======== TEXT ========

Let me guess: Your days can be chaotic and make you feel like you are running in place. At the end of the day, you are exhausted but don’t really feel like you have made much progress. This could be because you lack a clear vision of what you want to accomplish.

Well, this stops now.

2020 Vision is a commitment to be more mindful and intentional in how you show up to your days – both in work and life. As Stephen Covey shares in habit #2 of his book, The Seven Habits of Highly Effective People, “begin with the end in mind.” Get clear about what you want, where you want to go and what success looks like. From there, you can assess your current performance and develop a plan to achieve that vision of success.

As you start a new year, consider getting clear about the following areas:

  • You: What are your talents, strengths and interests? Identify your abilities to be able to wisely and intentionally lead with what is best in you. With clarity about who you are, you create the ability bring your best, greatest and most productive self to everything you do. How will you get clear about you this year?
  • Relationships: Who are the important people in your life? What amplifies your connection with them? Identify the relationships you have at work. What does a successful relationship look like? Identify the relationships you have outside of work. For each, define what a successful relationship looks like. Getting clear about what you want in each relationship can help you regularly assess where the relationship is to know how to improve it and move it forward. How will you get clear about your relationships this year?
  • Directions: What do you want to accomplish or achieve in 2020? Identify what career path you want to be on. Do you want to change jobs, get promoted, go back to school, become a manager, start your own business? Identify what life path you want to be on. Do you want to change jobs, go to college, get married, get divorced, have a family, move to a new area? The choices are endless and they are yours to make. But remember: even though there are always a lot of options, only some of them fit you. Knowing yourself and what you want of your relationships will influence your direction. How will you get clear about your personal and professional direction this year?

======== THE RECORDS ========

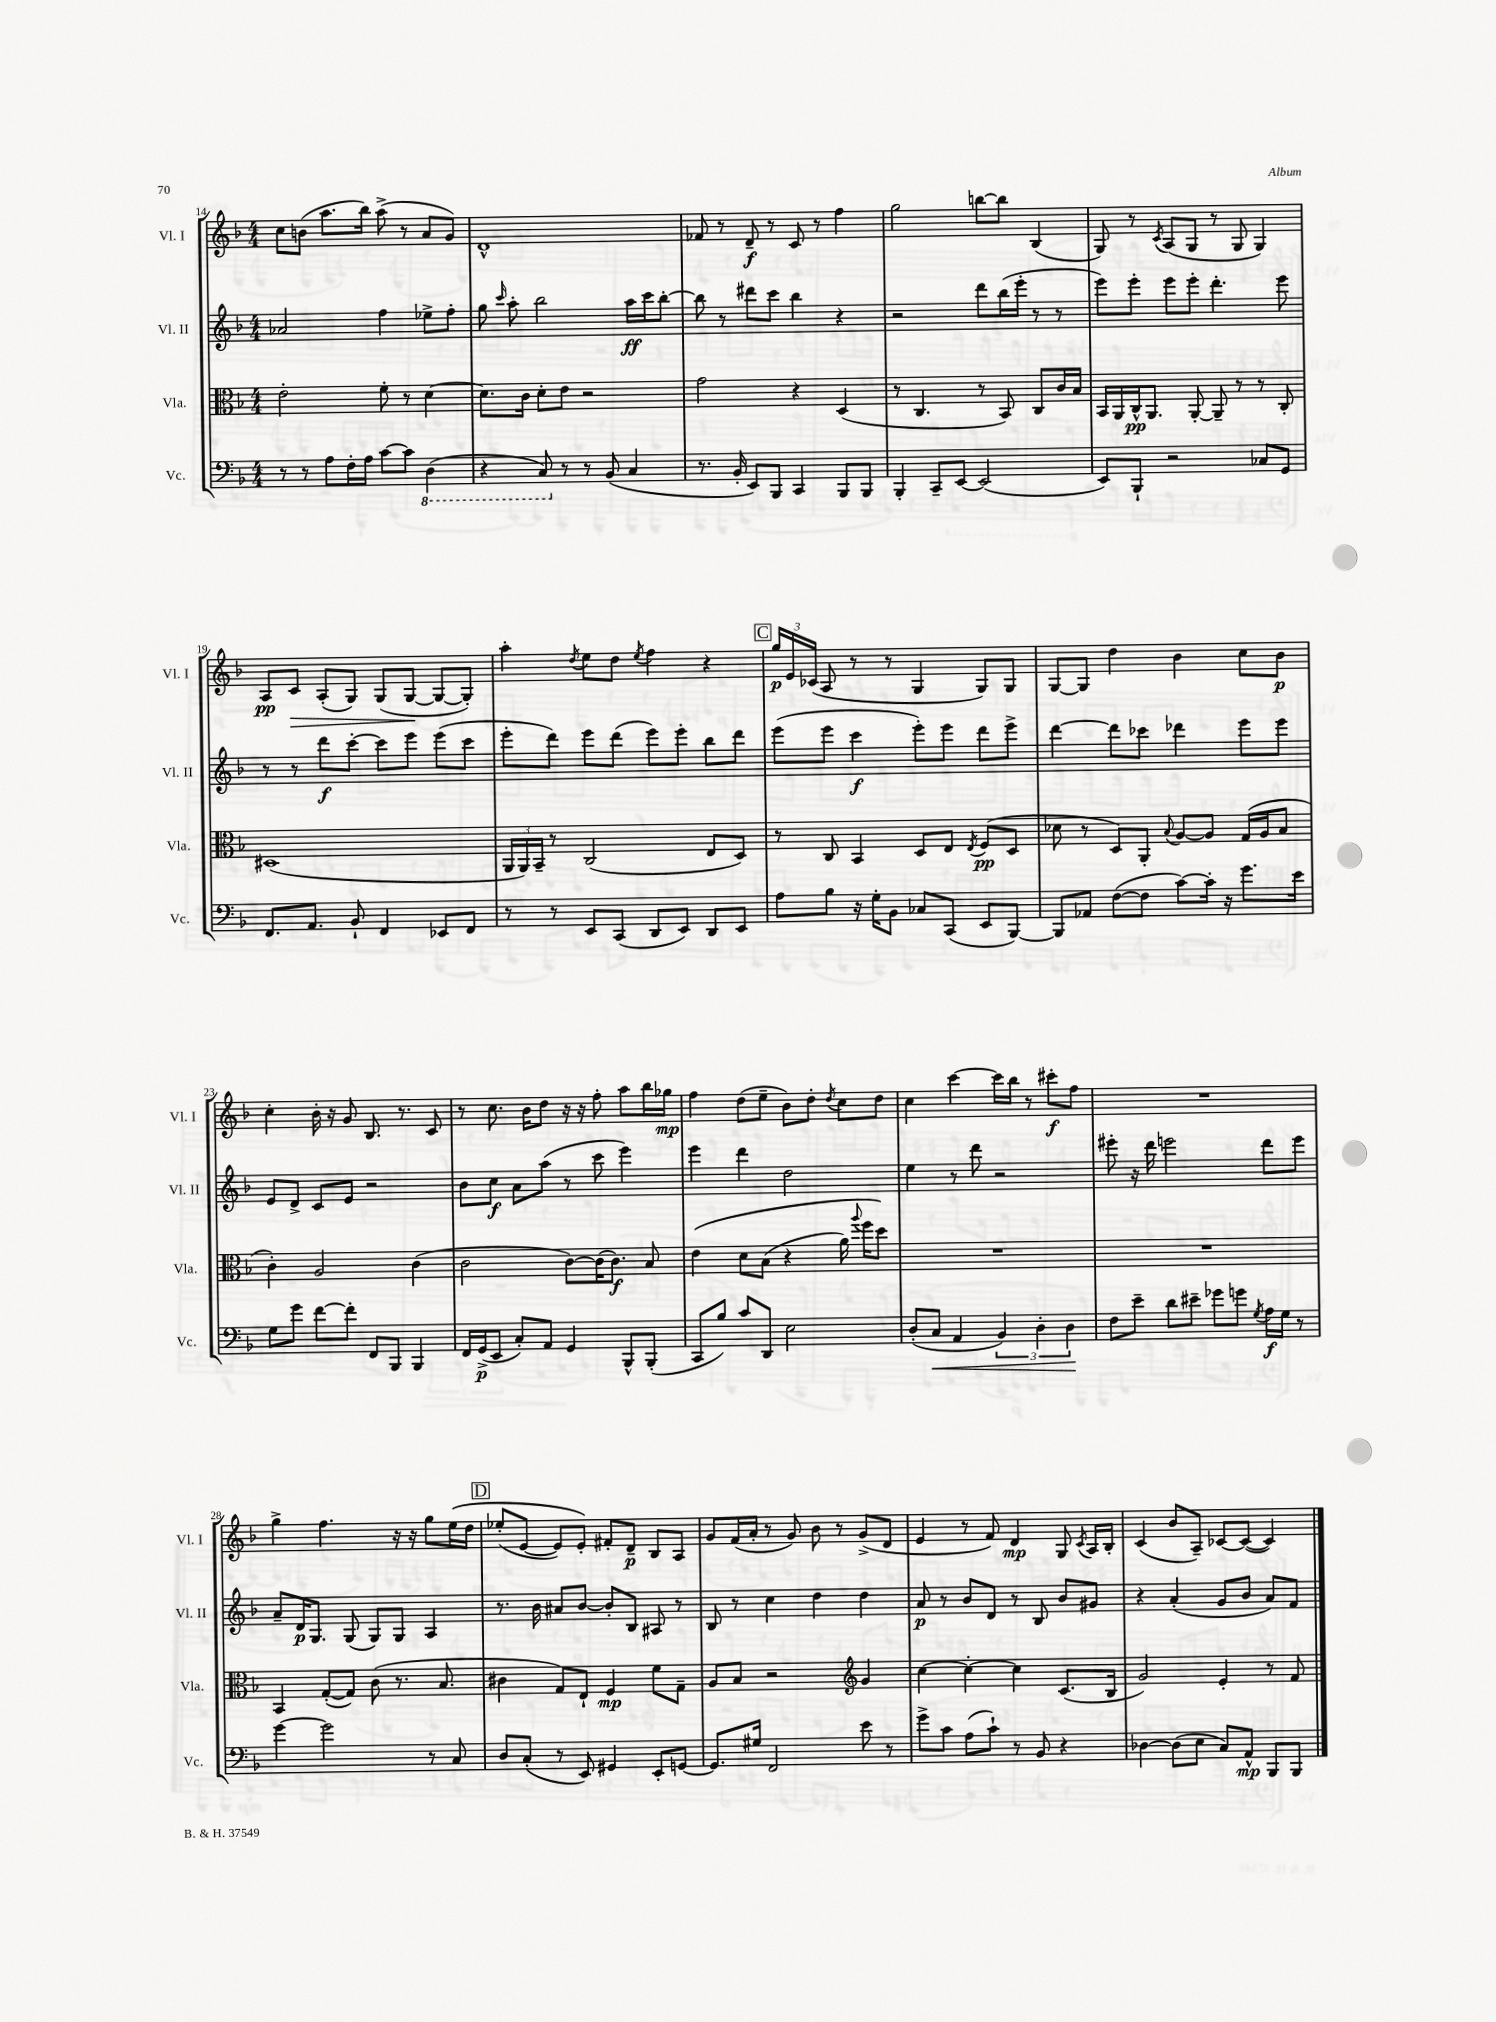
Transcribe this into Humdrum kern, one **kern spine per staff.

**kern	**dynam	**kern	**dynam	**kern	**dynam	**kern	**dynam
*part4	*part4	*part3	*part3	*part2	*part2	*part1	*part1
*staff4	*staff4	*staff3	*staff3	*staff2	*staff2	*staff1	*staff1
*I"Vc.	*	*I"Vla.	*	*I"Vl. II	*	*I"Vl. I	*
*I'Vc.	*	*I'Vla.	*	*I'Vl. II	*	*I'Vl. I	*
*clefF4	*	*clefC3	*	*clefG2	*	*clefG2	*
*k[b-]	*	*k[b-]	*	*k[b-]	*	*k[b-]	*
*M4/4	*	*M4/4	*	*M4/4	*	*M4/4	*
=14	=14	=14	=14	=14	=14	=14	=14
8r	.	2e'\	.	2a-X/	.	8cc\L	.
8r	.	.	.	.	.	(8bn\J	.
8A\L	.	.	.	.	.	8.aa\L	.
16F'\L	.	.	.	.	.	.	.
16A\JJ	.	.	.	.	.	16bb-\Jk)	.
[8c\L	.	8f'\	.	4ff\	.	(8aa^\	.
8c\J]	.	8r	.	.	.	8r	.
*8ba	*	*	*	*	*	*	*
(4DD\	.	[4d\	.	8ee-X^\L	.	8a/L	.
.	.	.	.	8ff'\J	.	8g/J)	.
=15	=15	=15	=15	=15	=15	=15	=15
4r	.	8.d\L]	.	8gg\	.	1d^^	.
.	.	.	.	16qqccc/	.	.	.
.	.	.	.	8aa'\	.	.	.
.	.	16c\Jk	.	.	.	.	.
8CC/)	.	8d'\L	.	2bb-\	.	.	.
*X8ba	*	*	*	*	*	*	*
8r	.	8e\J	.	.	.	.	.
8r	.	2r	.	.	.	.	.
(8BB-/	.	.	.	.	.	.	.
4C/	.	.	.	16aa\LL	ff	.	.
.	.	.	.	16ccc\J	.	.	.
.	.	.	.	[8bb-'\J	.	.	.
=16	=16	=16	=16	=16	=16	=16	=16
8.r	.	2g\	.	8bb-\]	.	8f-X/	.
.	.	.	.	8r	.	8r	.
16BB-'/	.	.	.	.	.	.	.
8EE/L)	.	.	.	8ddd#X\L	.	8d~/	f
8BBB-/J	.	.	.	8ccc\J	.	8r	.
4CC/	.	4r	.	4bb-\	.	8c/	.
.	.	.	.	.	.	8r	.
8BBB-/L	.	(4D/	.	4r	.	4ff\	.
8BBB-/J	.	.	.	.	.	.	.
=17	=17	=17	=17	=17	=17	=17	=17
4BBB-'/	.	8r	.	2r	.	2gg\	.
.	.	4.C/	.	.	.	.	.
8CC~/L	.	.	.	.	.	.	.
[8EE/J	.	.	.	.	.	.	.
(2EE/]	.	8r	.	8ddd\L	.	[8bbn\L	.
.	.	8BB-/)	.	(16bb-\L	.	8bb\J]	.
.	.	.	.	16eee'\JJ	.	.	.
.	.	8C/L	.	8r	.	(4B-/	.
.	.	16c/L	.	8r	.	.	.
.	.	16B-/JJ	.	.	.	.	.
=18	=18	=18	=18	=18	=18	=18	=18
8EE/L)	.	16BB-/LL	.	8eee\L)	.	8G/)	.
.	.	16AA/	.	.	.	.	.
8BBB-`/J	.	16C^^/J	pp	8eee'\J	.	8r	.
.	.	8.AA/J	.	.	.	.	.
.	.	.	.	.	.	8qc/	.
2r	.	.	.	8eee\L	.	(8A/L	.
.	.	[8AA'/	.	8eee'\J	.	8G/J	.
.	.	8AA~/]	.	4.ddd'\	.	8r	.
.	.	8r	.	.	.	8G/	.
8C-X/L	.	8r	.	.	.	4G/)	.
8GG/J	.	8C'/	.	8eee\	.	.	.
!!LO:LB:g=z
=19	=19	=19	=19	=19	=19	=19	=19
8.FF/L	.	(1D#X	.	8r	.	8A/L	pp
!	!	!	!	!	!	!	!LO:HP:b
.	.	.	.	8r	.	8c/J	>
8.AA/J	.	.	.	.	.	.	.
.	.	.	.	8ddd\L	f	(8A'/L	.
8BB-`/	.	.	.	[8ccc'\J	.	8G/J)	.
4FF/	.	.	.	8ccc\L]	.	(8G/L	.
.	.	.	.	8eee\J	.	[8G/J	.
8EE-X/L	.	.	.	(8eee\L	.	8G/L_	]
8FF/J	.	.	.	8ccc\J	.	8G'/J])	.
=20	=20	=20	=20	=20	=20	=20	=20
8r	.	24AA/LL	.	8eee'\L	.	4aa'\	.
.	.	24AA/)	.	.	.	.	.
.	.	24BB-~/JJ	.	.	.	.	.
8r	.	8r	.	8ddd\J)	.	.	.
.	.	.	.	.	.	8qdd/	.
8EE/L	.	(2C/	.	8eee\L	.	8ee\L	.
(8CC/J	.	.	.	(8ddd\J	.	8dd\J	.
.	.	.	.	.	.	8qee/	.
8DD/L	.	.	.	8eee\L)	.	4ff\	.
8EE/J)	.	.	.	8eee'\J	.	.	.
8DD/L	.	8E/L	.	8bb-\L	.	4r	.
8EE/J	.	8D/J)	.	8ddd\J	.	.	.
!!LO:REH:place=s1:t=C
=21	=21	=21	=21	=21	=21	=21	=21
8A\L	.	8r	.	(8eee\L	.	24gg/LL	p
.	.	.	.	.	.	24e/	.
.	.	.	.	.	.	(24c-X/JJ	.
8B-\J	.	8C/	.	8eee\J	.	8A/	.
16r	.	4BB-/	.	4ccc\	f	8r	.
16G'\KL	.	.	.	.	.	.	.
8BB-\J	.	.	.	.	.	8r	.
8C-X/L	.	8D/L	.	8eee'\L)	.	4G/	.
(8CC/J	.	8E/J	.	8eee\J	.	.	.
.	.	8qE/	.	.	.	.	.
8EE/L	.	(8F/L	pp	8ddd\L	.	8G/L)	.
[8BBB-/J)	.	8D/J	.	8eee^\J	.	8G/J	.
=22	=22	=22	=22	=22	=22	=22	=22
8BBB-/L]	.	8d-X\	.	[4ddd\	.	[8G/L	.
8AA-X/J	.	8r	.	.	.	8G/J]	.
([8F\L	.	8D/L)	.	8ddd\L]	.	4dd\	.
8F\J]	.	8AA'/J	.	8ccc-X\J	.	.	.
.	.	8qqB-/	.	.	.	.	.
[8c\L)	.	[8A/L	.	4ddd-X\	.	4b-\	.
16c'\Jk]	.	8A/J]	.	.	.	.	.
16r	.	.	.	.	.	.	.
8.g\L	.	(16G/LL	.	8eee\L	.	8cc\L	.
.	.	16A/J	.	.	.	.	.
.	.	8B-/J	.	8eee\J	.	8b-\J	p
16e\Jk	.	.	.	.	.	.	.
!!LO:LB:g=z
=23	=23	=23	=23	=23	=23	=23	=23
8G\L	.	4c'\)	.	8e/L	.	4cc'\	.
8g\J	.	.	.	8d^/J	.	.	.
[8f\L	.	2A/	.	8c/L	.	16b-'\	.
.	.	.	.	.	.	16r	.
8f'\J]	.	.	.	8e/J	.	8g/	.
8FF/L	.	.	.	2r	.	8.B-/	.
8BBB-/J	.	.	.	.	.	.	.
.	.	.	.	.	.	8.r	.
4BBB-/	.	(4c\	.	.	.	.	.
.	.	.	.	.	.	8c/	.
=24	=24	=24	=24	=24	=24	=24	=24
16FF/LL	.	2c\	.	8b-\L	.	8r	.
(16GG^/J	p	.	.	.	.	.	.
8EE/J	.	.	.	8cc\J	f	8.cc\	.
8C'/L)	.	.	.	8a\L	.	.	.
.	.	.	.	.	.	16b-\KL	.
8AA/J	.	.	.	(8aa\J	.	8dd\J	.
4GG/	.	[8c\L)	.	8r	.	16r	.
.	.	.	.	.	.	16r	.
.	.	(16c\K]	.	8ccc\	.	8ff'\	.
.	.	8.c\J)	f	.	.	.	.
8BBB-^^/L	.	.	.	4eee\)	.	8aa\L	.
(8BBB-'/J	.	8B-/	.	.	.	16bb-\L	.
.	.	.	.	.	.	16gg-X\JJ	mp
=25	=25	=25	=25	=25	=25	=25	=25
8CC/L	.	(4e\	.	4eee\	.	4ff\	.
8B-/J)	.	.	.	.	.	.	.
8c/L	.	8d\L	.	4ddd\	.	(8dd\L	.
8DD/J	.	(8B-\J	.	.	.	8ee~\J	.
2E\	.	4r	.	2dd\	.	8b-\L)	.
.	.	.	.	.	.	8dd'\J	.
.	.	.	.	.	.	8qdd/	.
.	.	16a\)	.	.	.	8cc\L	.
.	.	8qqaa/	.	.	.	.	.
.	.	16ff\KL	.	.	.	.	.
.	.	8dd\J)	.	.	.	8dd\J	.
=26	=26	=26	=26	=26	=26	=26	=26
(8D'/L	.	1r	.	4ee\	.	4cc\	.
!	!LO:HP:b	!	!	!	!	!	!
8C/J	<	.	.	.	.	.	.
4AA/	.	.	.	8r	.	[4ccc\	.
.	.	.	.	8ddd\	.	.	.
6BB-/)	.	.	.	2r	.	16ccc\LL]	.
.	.	.	.	.	.	16bb-\JJ	.
.	.	.	.	.	.	8r	.
6D'\	.	.	.	.	.	.	.
.	.	.	.	.	.	8ccc#X'\L	f
6D\	.	.	.	.	.	.	.
.	.	.	.	.	.	8ff\J	.
.	[	.	.	.	.	.	.
=27	=27	=27	=27	=27	=27	=27	=27
8F\L	.	1r	.	8eee#X'\	.	1r	.
8e~\J	.	.	.	16r	.	.	.
.	.	.	.	16ddd\	.	.	.
8d\L	.	.	.	2eeen\	.	.	.
8e#X~\J	.	.	.	.	.	.	.
8g-X\L	.	.	.	.	.	.	.
8gn\J	.	.	.	.	.	.	.
8qG/	.	.	.	.	.	.	.
16A\LL	f	.	.	8ddd\L	.	.	.
16G\JJ	.	.	.	.	.	.	.
8r	.	.	.	8eee\J	.	.	.
!!LO:LB:g=z
=28	=28	=28	=28	=28	=28	=28	=28
[4g\	.	4BB-/	.	8a~/L	.	4gg^\	.
.	.	.	.	16d/K	p	.	.
.	.	.	.	8.G/J	.	.	.
2g\]	.	([8G'/L	.	.	.	4.ff\	.
.	.	8G/J])	.	(8G/	.	.	.
.	.	(8c\	.	8G/L)	.	.	.
.	.	8.r	.	8G/J	.	16r	.
.	.	.	.	.	.	16r	.
8r	.	.	.	4A/	.	8gg\L	.
.	.	8.B-/	.	.	.	.	.
8C/	.	.	.	.	.	(16ee\L	.
.	.	.	.	.	.	16dd\JJ	.
!!LO:REH:place=s1:t=D
=29	=29	=29	=29	=29	=29	=29	=29
8D/L	.	4c#X\	.	8.r	.	(8ee-X'/L	.
(8C'/J	.	.	.	.	.	[8e/J	.
.	.	.	.	16b-\	.	.	.
8r	.	8G/L)	.	8a#X/L	.	8e/L])	.
8EE/)	.	8E`/J	.	[8b-/J	.	8e'/J)	.
4GG#X/	.	4F/	mp	8b-'/L]	.	8f#X'/L	.
.	.	.	.	8B-/J	.	8d~/J	p
8EE'/L	.	8f\L	.	8A#X/	.	8B-/L	.
[8GGn/J	.	8G~\J	.	8r	.	8A/J	.
=30	=30	=30	=30	=30	=30	=30	=30
8.GG/L]	.	8A/L	.	8B-/	.	8g/L	.
.	.	8B-/J	.	8r	.	(16f/L	.
16G#X/Jk	.	.	.	.	.	16a'/JJ	.
2FF/	.	2r	.	4cc\	.	8r	.
.	.	.	.	.	.	8g/)	.
.	.	.	.	4dd\	.	8b-\	.
.	.	.	.	.	.	8r	.
*	*	*clefG2	*	*	*	*	*
8e\	.	4g/	.	4dd\	.	(8g^/L	.
8r	.	.	.	.	.	8d/J	.
=31	=31	=31	=31	=31	=31	=31	=31
8g^\L	.	[4cc\	.	8a/	p	4e/	.
8c\J	.	.	.	8r	.	.	.
(8A\L	.	4cc'\_	.	8b-/L	.	8r	.
8c`\J)	.	.	.	8d/J	.	8f/)	.
8r	.	4cc\]	.	8r	.	4d/	mp
8BB-/	.	.	.	8B-/	.	.	.
4r	.	(8.c/L	.	8b-/L	.	8G/	.
.	.	.	.	.	.	8qc/	.
.	.	.	.	8g#X/J	.	16A/LL	.
.	.	16B-/Jk	.	.	.	16B-'/JJ	.
=32	=32	=32	=32	=32	=32	=32	=32
[4D-X\	.	2g/)	.	4r	.	(4c/	.
(8D-\L]	.	.	.	(4a'/	.	8b-/L	.
8E\J	.	.	.	.	.	8A~/J)	.
8C/L)	.	4e'/	.	8g/L	.	[8c-X/L	.
8AA^^/J	mp	.	.	8b-/J	.	(8c-/J_	.
8BBB-/L	.	8r	.	8a/L)	.	4c-/])	.
8BBB-/J	.	8f/	.	8f/J	.	.	.
==	==	==	==	==	==	==	==
*-	*-	*-	*-	*-	*-	*-	*-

========

REQUEST A ▸
Return the passage from the 2020 Vision text, starting with "Well, this stops" and going on through "vision of success.".
REQUEST B ▸
Identify each line in the rows that contains the string "kern", and copy all of those lines.

EXPECTED OUTPUT A ▸
Well, this stops now.

2020 Vision is a commitment to be more mindful and intentional in how you show up to your days – both in work and life. As Stephen Covey shares in habit #2 of his book, The Seven Habits of Highly Effective People, “begin with the end in mind.” Get clear about what you want, where you want to go and what success looks like. From there, you can assess your current performance and develop a plan to achieve that vision of success.

EXPECTED OUTPUT B ▸
Transcribe this into Humdrum kern, one **kern spine per staff.
**kern	**dynam	**kern	**dynam	**kern	**dynam	**kern	**dynam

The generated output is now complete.